In my personal opinion, though, the real strength of TMV lies in the supercharged vocals of Cedric Bixler-Zavala, whose banshee wail interspersed with more reflective, almost lyrical moments exemplifies what a really expressive singing style is all about. A richer, fuller version of Geddy Lee, he stamps his mark all over the album, perfectly complemented by his partner in crime (and former At the Drive In fellow member) Oscar Rodriguez Lopez's wildly atmospheric guitar playing. Unlike they did in follow-up "Frances the Mute", here the band keep the use of weird, electronic noises to a minimum, with epic "Cicatriz ESP" 's middle section being a prime example of how such noises can be used sparingly to their maximum effect.

* _Stored rows_:
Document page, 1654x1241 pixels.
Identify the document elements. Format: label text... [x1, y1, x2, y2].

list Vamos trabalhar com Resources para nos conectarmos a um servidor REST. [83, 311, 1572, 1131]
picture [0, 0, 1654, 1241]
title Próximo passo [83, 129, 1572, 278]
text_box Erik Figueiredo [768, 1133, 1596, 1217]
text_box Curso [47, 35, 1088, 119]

--

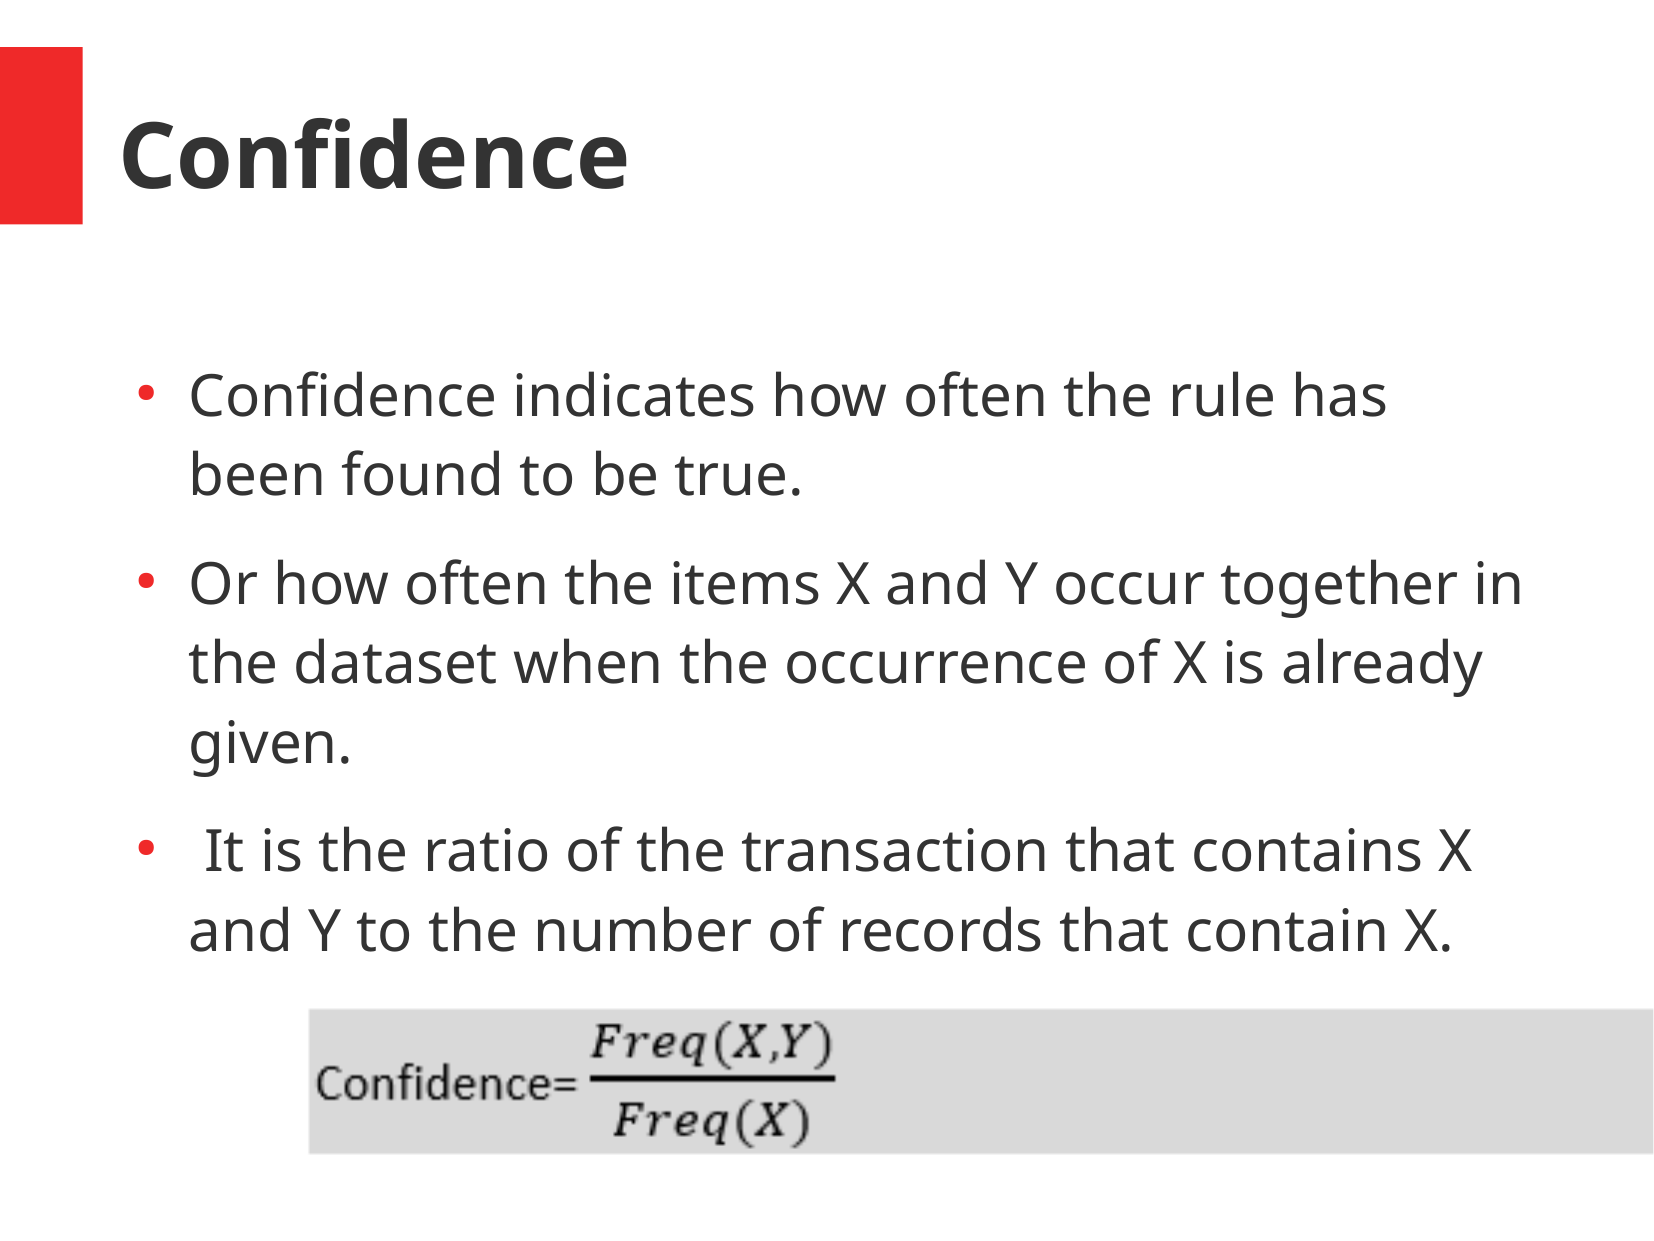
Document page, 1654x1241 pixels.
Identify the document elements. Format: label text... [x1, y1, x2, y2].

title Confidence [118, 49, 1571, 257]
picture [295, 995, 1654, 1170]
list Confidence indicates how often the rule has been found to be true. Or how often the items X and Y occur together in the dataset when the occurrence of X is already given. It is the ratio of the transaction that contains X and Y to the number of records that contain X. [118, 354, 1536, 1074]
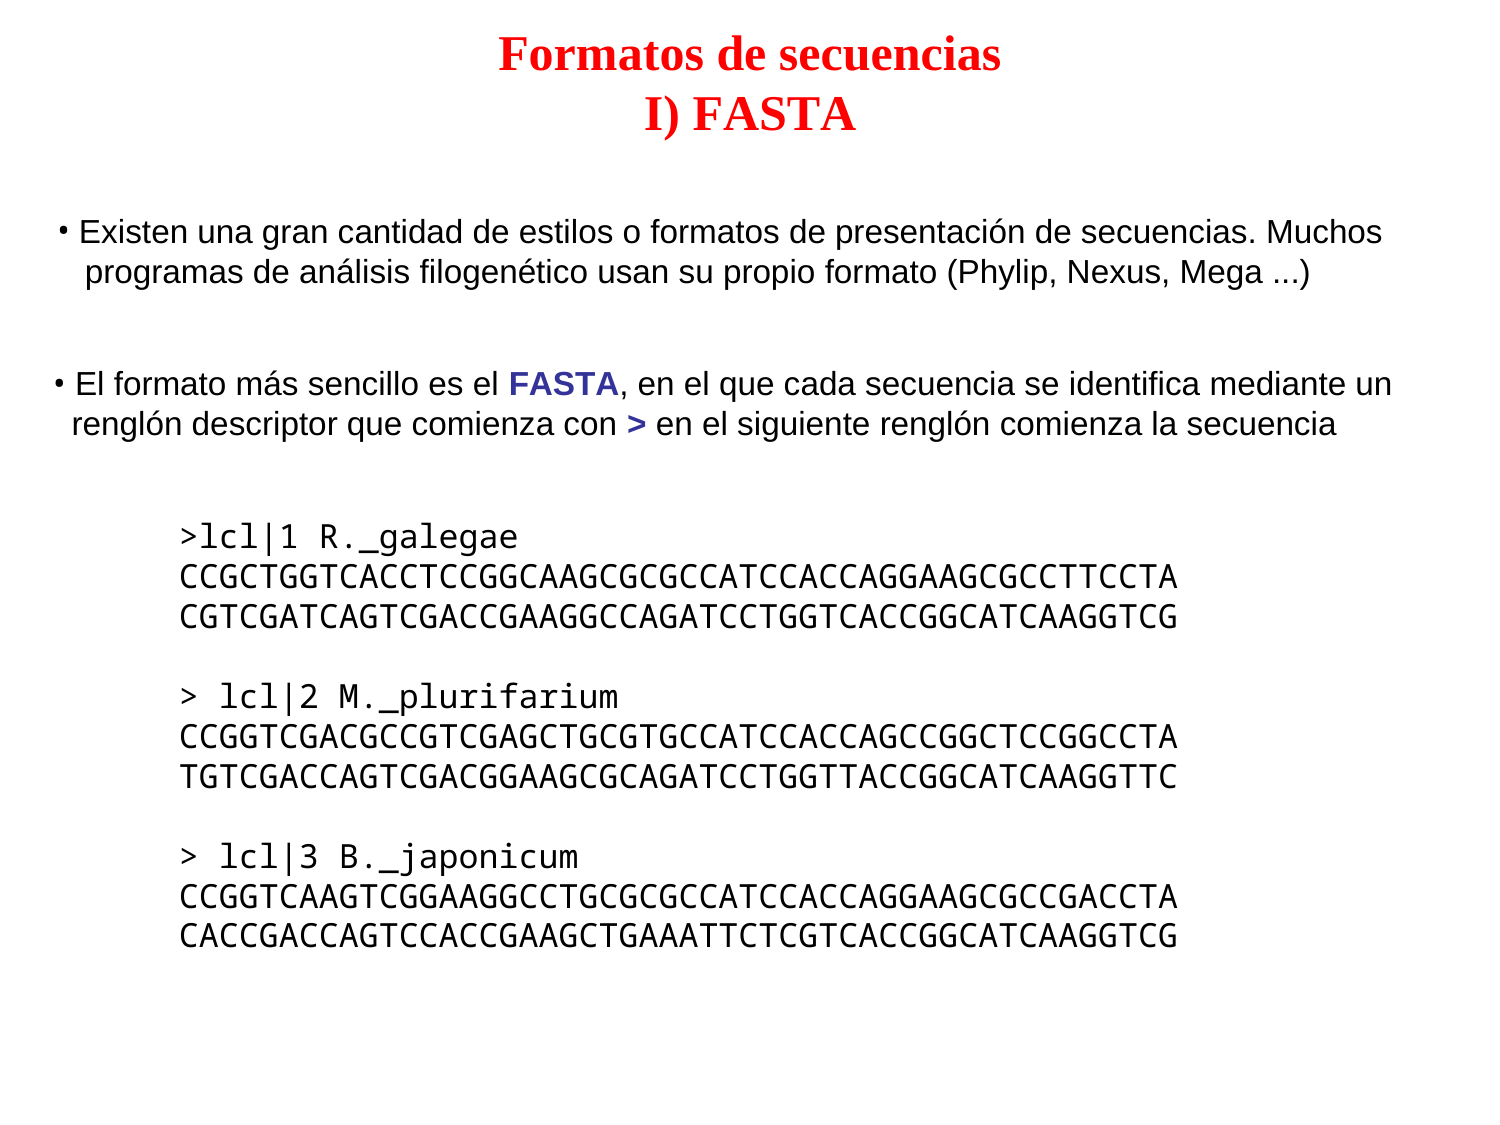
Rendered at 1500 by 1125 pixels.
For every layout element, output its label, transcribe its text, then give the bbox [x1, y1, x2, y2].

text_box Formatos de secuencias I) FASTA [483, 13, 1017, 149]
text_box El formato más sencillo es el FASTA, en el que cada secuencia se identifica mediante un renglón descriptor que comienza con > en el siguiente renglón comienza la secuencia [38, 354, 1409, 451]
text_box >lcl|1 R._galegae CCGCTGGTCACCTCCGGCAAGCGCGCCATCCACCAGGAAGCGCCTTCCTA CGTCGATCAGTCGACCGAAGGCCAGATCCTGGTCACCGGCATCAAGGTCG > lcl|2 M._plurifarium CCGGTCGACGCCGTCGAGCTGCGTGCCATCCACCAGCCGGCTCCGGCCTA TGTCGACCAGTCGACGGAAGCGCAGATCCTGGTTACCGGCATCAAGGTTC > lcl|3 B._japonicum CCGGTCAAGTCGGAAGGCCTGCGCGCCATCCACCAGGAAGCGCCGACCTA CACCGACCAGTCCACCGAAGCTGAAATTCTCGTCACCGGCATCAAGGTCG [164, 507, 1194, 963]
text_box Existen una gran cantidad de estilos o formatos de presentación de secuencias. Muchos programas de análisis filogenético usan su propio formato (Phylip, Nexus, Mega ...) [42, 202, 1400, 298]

* _Instruction A_: List every person named in the album review.
* _Instruction B_: Extend the album review by writing what comes after its final sentence.
The lines come from a separate source and are unrelated to the album review.

* _Task answer A_: Cedric Bixler-Zavala, Geddy Lee, Oscar Rodriguez Lopez

* _Task answer B_:
With such a strong album, it would be difficult for me to pick any standout tracks, apart from those I have already mentioned. Haunting ballad "Televators" is a much better effort in this sense than "The Widow" on FtM; while "Eriatarka", "This Apparatus Must Be Unearthed" and album closer "Take the Veil, Cerpin Taxt" brim with energy and freshness, Cedric's brilliant vocals soaring above the band's unleashed instrumental fury.

I pondered for a long time, and listened to the album twice before writing this review - but, in the end, I could not help but decide to give this album the highest rating, as others have done before me. Weird it may be, but nothing short of wonderful as well - this is prog for the 21st century, a must-listen for all serious proggers. A wild ride perhaps, but one to enjoy to the fullest.